Shanghai-based privately owned carriers Spring Airlines and Juneyao Airlines have recently announced plans to raise funds for new aircraft and expansion into online-to-offline (O2O) businesses, Guangzhou's Time Weekly reported.
Juneyao announced a plan on July 14 to raise 2.7 billion yuan ($435 million) from private investors for the purchase of four Airbus A320 jets and three spare engines, as well as a plan to enter in a joint venture with travel site 117go.
China budget carrier Spring also bared plans to raise 4.5 billion yuan ($725 million) via private placement for 21 A320 jets, information system and e-commerce projects, the report said.
According to the report, the plans of the two carriers, which went public this year, indicate that airlines are trying to build new revenue sources by expanding into the O2O business.
Spring also plans to pour in 800 million yuan ($129 million) for the upgrade of its information system and to equip its aircraft with WiFi equipment, as well as develop an e-commerce platform. The company said that they are hoping to complete the WiFi installation across its fleet by 2018. The company added that passengers can have access to cross-border e-commerce through their cargo services, network and logistics operations, while their in-flight WiFi service will provide a portal for e-commerce activities.
On the other hand, Juneyao, a full-service carrier that serves mainly business and leisure travelers, also plans to set up an e-commerce platform in collaboration with 117go.
"117go has a wide range of travel products and a massive user base.
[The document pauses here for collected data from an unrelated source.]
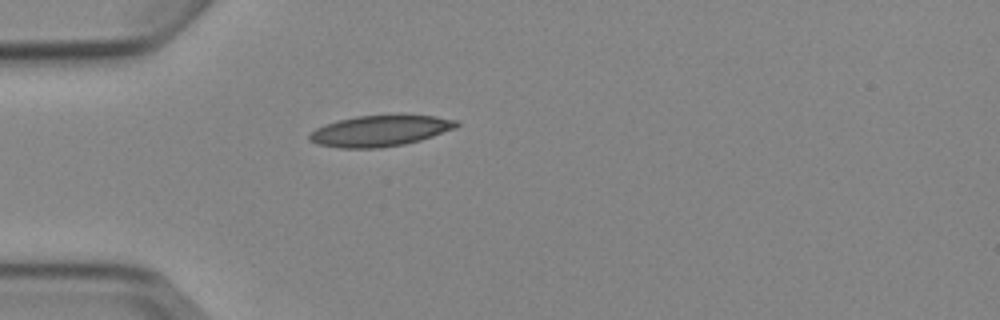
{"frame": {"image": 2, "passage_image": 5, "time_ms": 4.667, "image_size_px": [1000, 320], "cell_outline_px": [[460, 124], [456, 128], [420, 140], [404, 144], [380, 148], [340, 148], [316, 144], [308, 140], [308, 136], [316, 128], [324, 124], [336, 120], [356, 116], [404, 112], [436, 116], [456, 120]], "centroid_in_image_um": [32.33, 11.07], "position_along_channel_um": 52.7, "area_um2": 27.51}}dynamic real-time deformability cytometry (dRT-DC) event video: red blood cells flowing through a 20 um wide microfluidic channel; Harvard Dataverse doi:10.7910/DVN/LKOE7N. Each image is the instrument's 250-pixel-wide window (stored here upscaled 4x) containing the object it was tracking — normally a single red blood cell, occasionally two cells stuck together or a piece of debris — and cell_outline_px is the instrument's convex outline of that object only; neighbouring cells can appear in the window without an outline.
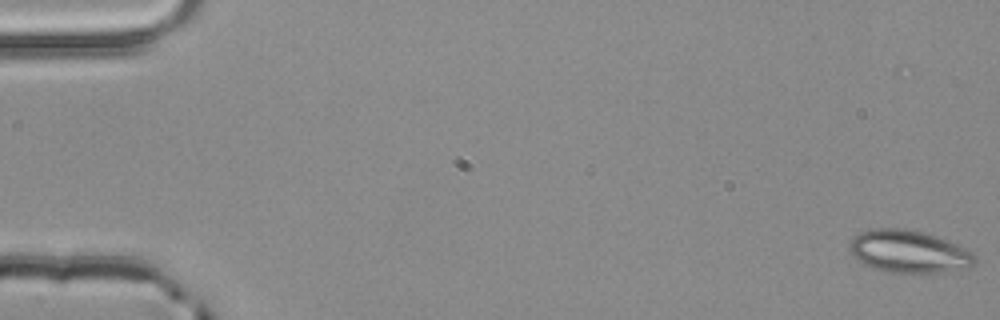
{"species": "common noctule bat (a hibernating species)", "species_latin": "Nyctalus noctula", "temperature_condition": "room temperature", "stored_images_in_passage": 4, "camera_frame_rate_fps": 3000, "um_per_image_px": 0.085, "animal": {"sex": "male", "body_mass_g": 20.4}, "frame": {"image": 1, "passage_image": 1, "time_ms": 0.0, "image_size_px": [1000, 320], "cell_outline_px": [[976, 264], [968, 268], [944, 272], [896, 272], [880, 268], [868, 264], [852, 256], [848, 252], [848, 244], [852, 236], [860, 232], [872, 228], [904, 228], [924, 232], [936, 236], [956, 244], [972, 252], [976, 256]], "centroid_in_image_um": [77.25, 21.35], "position_along_channel_um": 7.7, "area_um2": 30.87}}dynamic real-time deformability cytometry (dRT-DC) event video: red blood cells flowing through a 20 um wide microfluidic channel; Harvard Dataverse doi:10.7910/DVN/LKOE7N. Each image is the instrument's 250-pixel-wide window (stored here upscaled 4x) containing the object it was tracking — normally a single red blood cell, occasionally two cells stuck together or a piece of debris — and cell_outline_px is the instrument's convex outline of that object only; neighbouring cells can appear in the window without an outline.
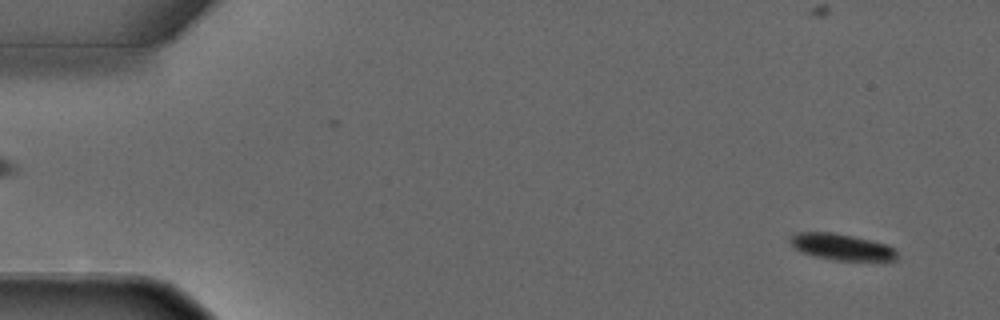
{"species": "common noctule bat (a hibernating species)", "species_latin": "Nyctalus noctula", "temperature_condition": "warm", "stored_images_in_passage": 3, "segment_of_instrument_passage": [2, 2], "camera_frame_rate_fps": 3000, "um_per_image_px": 0.085, "animal": {"sex": "male", "forearm_length_mm": 52.5}, "frame": {"image": 1, "passage_image": 3, "time_ms": 3.333, "image_size_px": [1000, 320], "cell_outline_px": [[900, 260], [884, 264], [832, 260], [812, 256], [800, 252], [788, 240], [788, 236], [796, 232], [832, 232], [852, 236], [888, 244], [896, 248]], "centroid_in_image_um": [71.69, 21.06], "position_along_channel_um": 13.3, "area_um2": 17.69}}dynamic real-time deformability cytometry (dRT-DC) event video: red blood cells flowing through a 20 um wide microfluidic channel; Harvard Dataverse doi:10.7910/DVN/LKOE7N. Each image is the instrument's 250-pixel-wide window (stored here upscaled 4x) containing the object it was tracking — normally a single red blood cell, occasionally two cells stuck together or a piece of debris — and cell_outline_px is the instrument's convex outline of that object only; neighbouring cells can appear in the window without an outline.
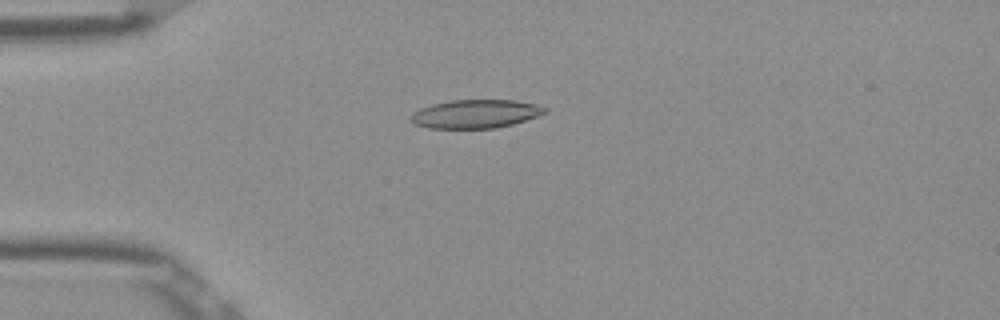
{"species": "Egyptian fruit bat (a non-hibernating species)", "species_latin": "Rousettus aegyptiacus", "temperature_condition": "room temperature", "stored_images_in_passage": 53, "camera_frame_rate_fps": 3000, "um_per_image_px": 0.085, "frame": {"image": 1, "passage_image": 14, "time_ms": 4.333, "image_size_px": [1000, 320], "cell_outline_px": [[548, 112], [512, 124], [496, 128], [428, 128], [416, 124], [408, 120], [408, 116], [412, 112], [420, 108], [432, 104], [448, 100], [516, 100], [536, 104], [548, 108]], "centroid_in_image_um": [40.38, 9.67], "position_along_channel_um": 44.6, "area_um2": 22.43}}
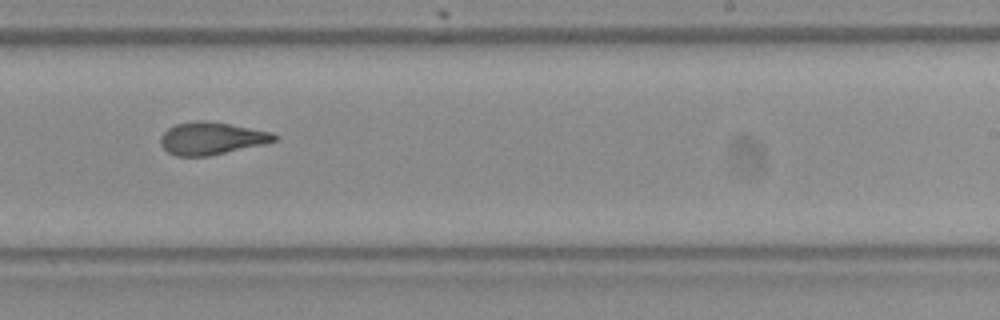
{"frame": {"image": 2, "passage_image": 33, "time_ms": 10.667, "image_size_px": [1000, 320], "cell_outline_px": [[276, 140], [264, 144], [208, 156], [176, 156], [168, 152], [160, 144], [160, 136], [168, 128], [176, 124], [192, 120], [204, 120], [228, 124], [272, 132], [276, 136]], "centroid_in_image_um": [17.93, 11.76], "position_along_channel_um": 271.1, "area_um2": 21.39}}
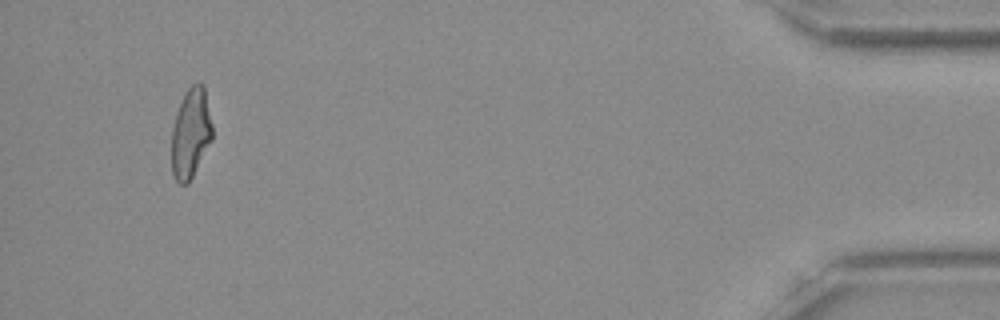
{"frame": {"image": 3, "passage_image": 50, "time_ms": 16.333, "image_size_px": [1000, 320], "cell_outline_px": [[212, 140], [188, 184], [180, 184], [172, 176], [172, 128], [176, 112], [184, 92], [192, 84], [204, 84], [212, 124]], "centroid_in_image_um": [16.21, 11.32], "position_along_channel_um": 419.0, "area_um2": 21.39}, "authors_computed_cell_mechanics": {"area_um2": 22.1374, "velocity_mm_per_s": 3.8916, "shape_relaxation_time_tau1_ms": 8.2765, "shape_relaxation_time_tau2_ms": 2.5008, "deformation_change_tau1": 0.2443, "deformation_change_tau2": 0.1059}}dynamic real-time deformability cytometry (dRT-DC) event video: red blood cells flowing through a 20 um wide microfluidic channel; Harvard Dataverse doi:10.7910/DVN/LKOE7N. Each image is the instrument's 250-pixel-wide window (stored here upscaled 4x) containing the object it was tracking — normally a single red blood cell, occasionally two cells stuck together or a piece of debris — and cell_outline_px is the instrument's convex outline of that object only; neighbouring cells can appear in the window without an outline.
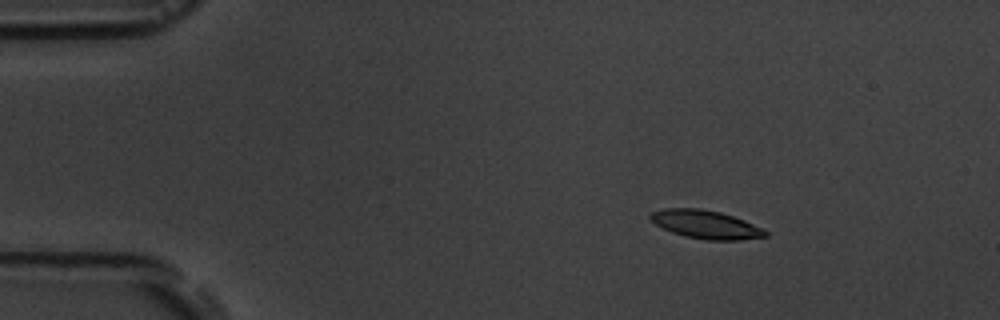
{"species": "common noctule bat (a hibernating species)", "species_latin": "Nyctalus noctula", "temperature_condition": "room temperature", "stored_images_in_passage": 3, "camera_frame_rate_fps": 3000, "um_per_image_px": 0.085, "animal": {"sex": "male", "body_mass_g": 19.5, "forearm_length_mm": 54.6}, "frame": {"image": 1, "passage_image": 1, "time_ms": 0.0, "image_size_px": [1000, 320], "cell_outline_px": [[768, 236], [740, 240], [704, 240], [684, 236], [672, 232], [656, 224], [648, 216], [652, 212], [664, 208], [700, 208], [720, 212], [744, 220], [764, 228], [768, 232]], "centroid_in_image_um": [60.02, 19.08], "position_along_channel_um": 25.0, "area_um2": 19.02}}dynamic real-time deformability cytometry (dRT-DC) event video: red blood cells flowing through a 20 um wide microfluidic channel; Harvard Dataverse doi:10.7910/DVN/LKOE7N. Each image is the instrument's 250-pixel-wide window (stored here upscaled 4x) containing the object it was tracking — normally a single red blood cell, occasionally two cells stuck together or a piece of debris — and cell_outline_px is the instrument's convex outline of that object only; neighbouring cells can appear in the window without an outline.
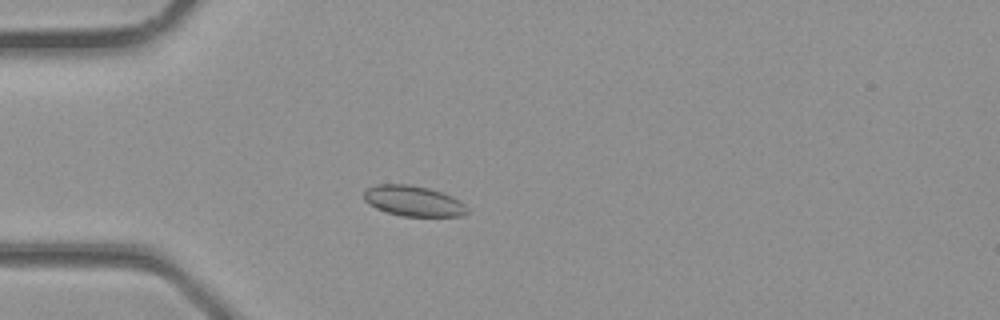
{"species": "common noctule bat (a hibernating species)", "species_latin": "Nyctalus noctula", "temperature_condition": "room temperature", "stored_images_in_passage": 2, "camera_frame_rate_fps": 3000, "um_per_image_px": 0.085, "animal": {"sex": "male", "body_mass_g": 23.1, "forearm_length_mm": 52.7}, "frame": {"image": 1, "passage_image": 2, "time_ms": 0.333, "image_size_px": [1000, 320], "cell_outline_px": [[468, 212], [460, 216], [404, 216], [388, 212], [376, 208], [368, 204], [364, 200], [364, 192], [368, 188], [376, 184], [408, 184], [428, 188], [440, 192], [464, 204], [468, 208]], "centroid_in_image_um": [35.09, 17.08], "position_along_channel_um": 49.9, "area_um2": 18.03}}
It covers several popular domestic and overseas destinations and has a professional online product development team," Xu Junmin, secretary of Juneyao's board of directors, said.
Xu said that they also plan to create an online travel service that will offer visa application services, tours and transportation, accommodation, and airport pickup services.
The report said that three major state-owned carriers--Air China, China Eastern Airlines and China Southern Airlines--and Hainan Airlines are all trying to establish their positions in e-commerce and WiFi service, which is seen as a key for their expansion into e-commerce or O2O businesses, the report added.